Correctly (what this patch does) we should get rid of the 2
constant/redundant index bits: 4341c9c >> 2 = 10d0727. See? Now the
width of the tree would be 10d0727 instead of 4341c9c. It's still the
same 5 levels of height, but it's now much more narrow/dense.
Depending on how sparse the tree is some nodes can be merged to one
this way. In theory up to 4, but again - that depends on how dense or
sparse the tree is to begin with.
The difference really is that the tree will not use more nodes than
needed which unfortunately can happen without the fix as the tree is
additionally filled with a thin air.

Out of curiosity I also checked how many ebs were actually present and
how many leaves were used in the tree. For this FS it was 13k of ebs
fitted in 4150 leaf nodes. So on average a bit over 3 ebs per leaf.
I'd estimate that with the fix we can get in a ballpark of 7-9 ebs per
leaf. Maybe something like 1600 leaves instead of 4150 for the same
13k ebs. IMO, that's a very nice win indeed.
The worst case would be no change. But the tree is not that sparse really.
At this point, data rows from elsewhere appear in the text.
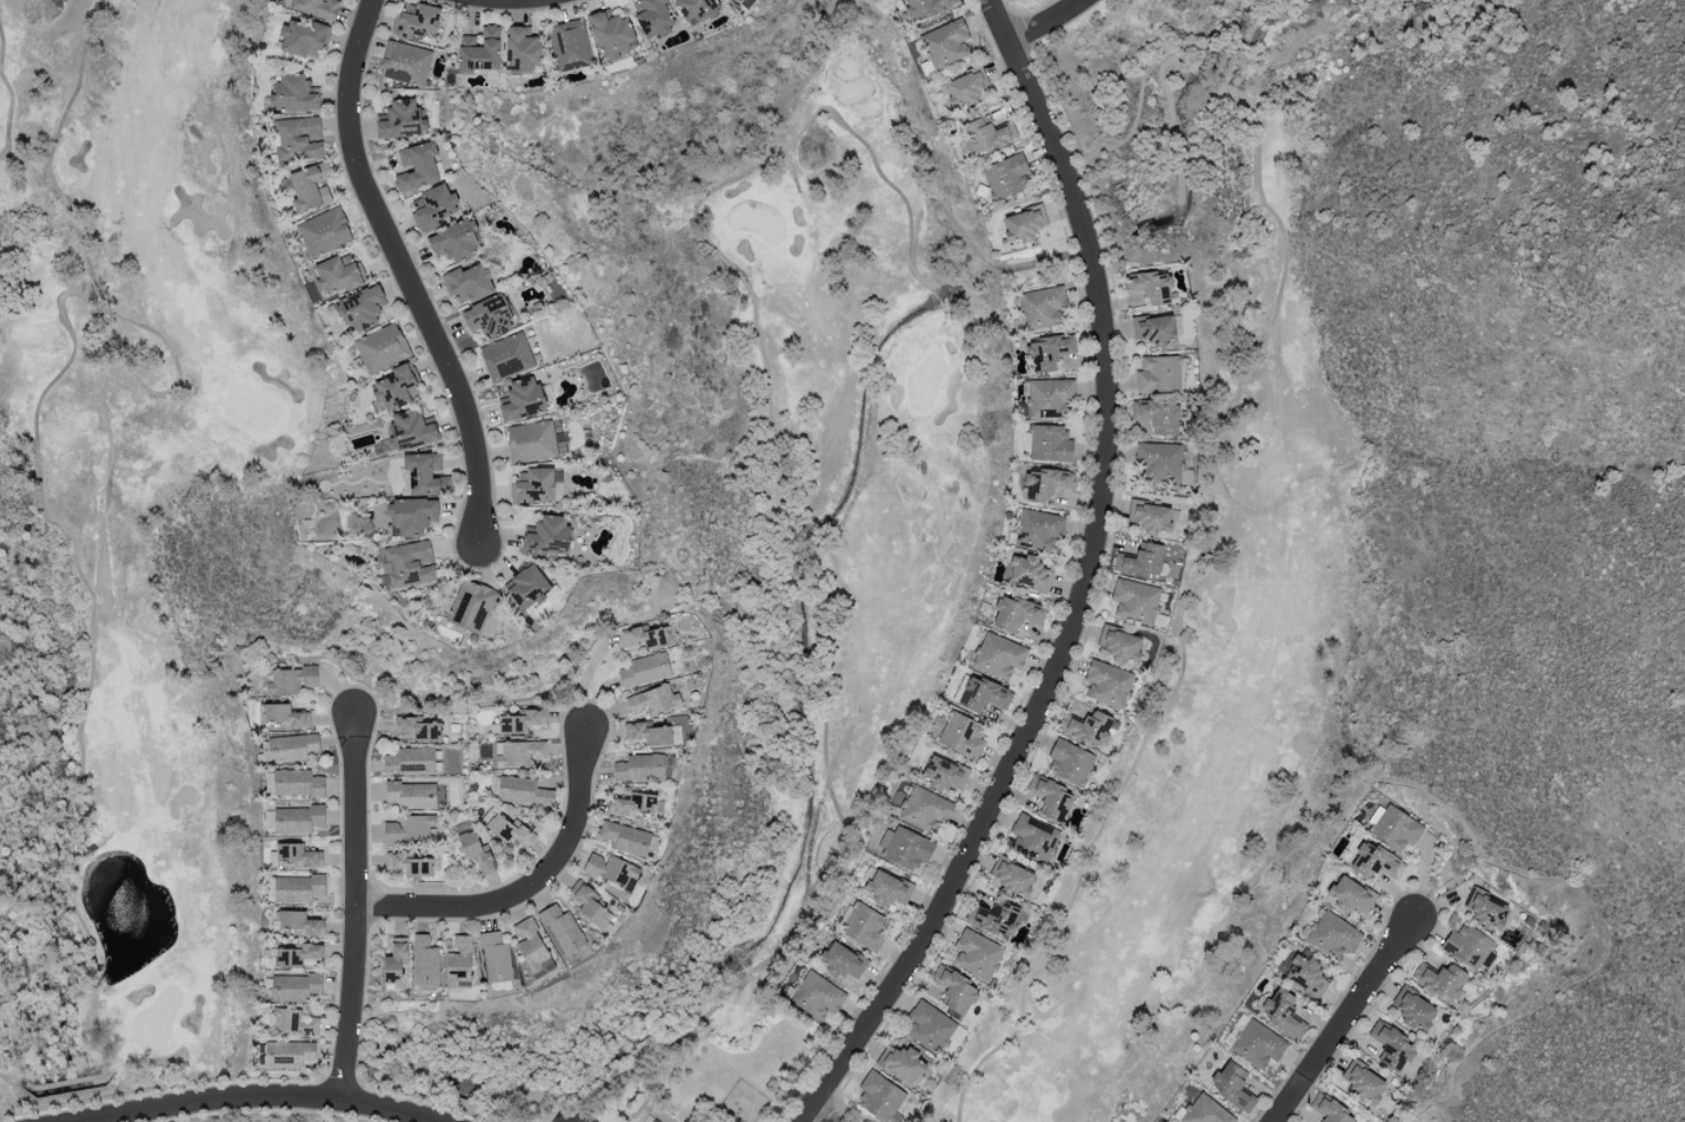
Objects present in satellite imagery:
building: (925, 7)
building: (317, 8)
building: (696, 9)
building: (652, 16)
building: (416, 21)
road: (1046, 23)
building: (610, 34)
building: (302, 38)
building: (945, 43)
building: (568, 45)
building: (479, 51)
building: (522, 52)
building: (404, 63)
building: (965, 88)
building: (292, 94)
building: (400, 119)
building: (984, 136)
building: (300, 138)
building: (416, 166)
building: (1005, 176)
building: (310, 186)
building: (434, 207)
building: (1023, 224)
building: (323, 232)
building: (454, 241)
road: (406, 272)
building: (337, 274)
building: (468, 283)
building: (1150, 287)
building: (1041, 307)
building: (358, 308)
building: (488, 316)
building: (1152, 329)
building: (381, 348)
building: (1047, 352)
building: (506, 357)
building: (1159, 375)
building: (394, 389)
building: (1049, 398)
building: (521, 399)
building: (1156, 416)
building: (411, 430)
building: (534, 441)
building: (1049, 444)
building: (1164, 462)
building: (425, 474)
building: (404, 482)
building: (1046, 484)
building: (533, 487)
building: (412, 515)
building: (1149, 518)
building: (1039, 530)
building: (547, 535)
park: (1319, 535)
building: (1141, 561)
park: (183, 562)
building: (408, 564)
building: (1029, 573)
road: (1085, 585)
building: (528, 588)
building: (1135, 601)
building: (471, 606)
building: (1015, 614)
building: (645, 637)
building: (1119, 645)
building: (998, 656)
building: (644, 669)
road: (586, 674)
building: (290, 680)
building: (1108, 684)
building: (980, 694)
building: (653, 700)
building: (285, 716)
building: (521, 721)
building: (1087, 728)
building: (417, 729)
building: (648, 734)
building: (961, 736)
building: (291, 748)
building: (520, 753)
building: (410, 761)
building: (1070, 762)
building: (943, 774)
building: (297, 783)
building: (523, 791)
building: (411, 795)
building: (1050, 798)
building: (632, 804)
building: (924, 810)
building: (297, 819)
building: (1393, 828)
building: (409, 829)
building: (507, 830)
park: (446, 835)
building: (625, 838)
building: (1033, 839)
building: (475, 852)
building: (298, 855)
building: (1374, 862)
building: (408, 864)
building: (612, 870)
building: (1010, 877)
road: (530, 884)
building: (297, 888)
building: (887, 889)
building: (1349, 895)
building: (588, 903)
road: (357, 906)
building: (1486, 910)
building: (994, 919)
building: (301, 923)
building: (864, 927)
building: (562, 929)
building: (1332, 934)
building: (530, 946)
building: (1467, 946)
building: (976, 954)
building: (298, 955)
building: (495, 958)
building: (394, 961)
building: (424, 961)
building: (841, 961)
building: (458, 962)
building: (1304, 975)
building: (1441, 981)
building: (294, 987)
building: (954, 989)
building: (816, 997)
building: (1412, 1009)
building: (1281, 1013)
road: (1345, 1019)
building: (295, 1022)
building: (928, 1027)
building: (1254, 1042)
building: (1391, 1047)
building: (288, 1054)
building: (901, 1062)
building: (1363, 1083)
building: (1231, 1085)
road: (261, 1096)
building: (879, 1096)
building: (1329, 1110)
building: (1205, 1111)
road: (818, 1116)
road: (562, 1120)
building: (654, 1121)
Now imagine, if you wanted to use the rb tree here, you'd need 13k
tree nodes, but they'd be embedded in the ebs themselves. But the tree
height would be something like 14-28 depending on balancing.

In terms of used memory, for this example the rb tree would use about
300KB while the xarray could be estimated to about 900KB with this
patch (using 2.4MB now). That's if I estimate 1.5 megs saved by the
fix. That's the difference between using the tree correctly and
incorrectly.
And even if the estimation is not exact, we'll always get at least some savings.

Hopefully this gives you a better picture to satisfy your curiosity.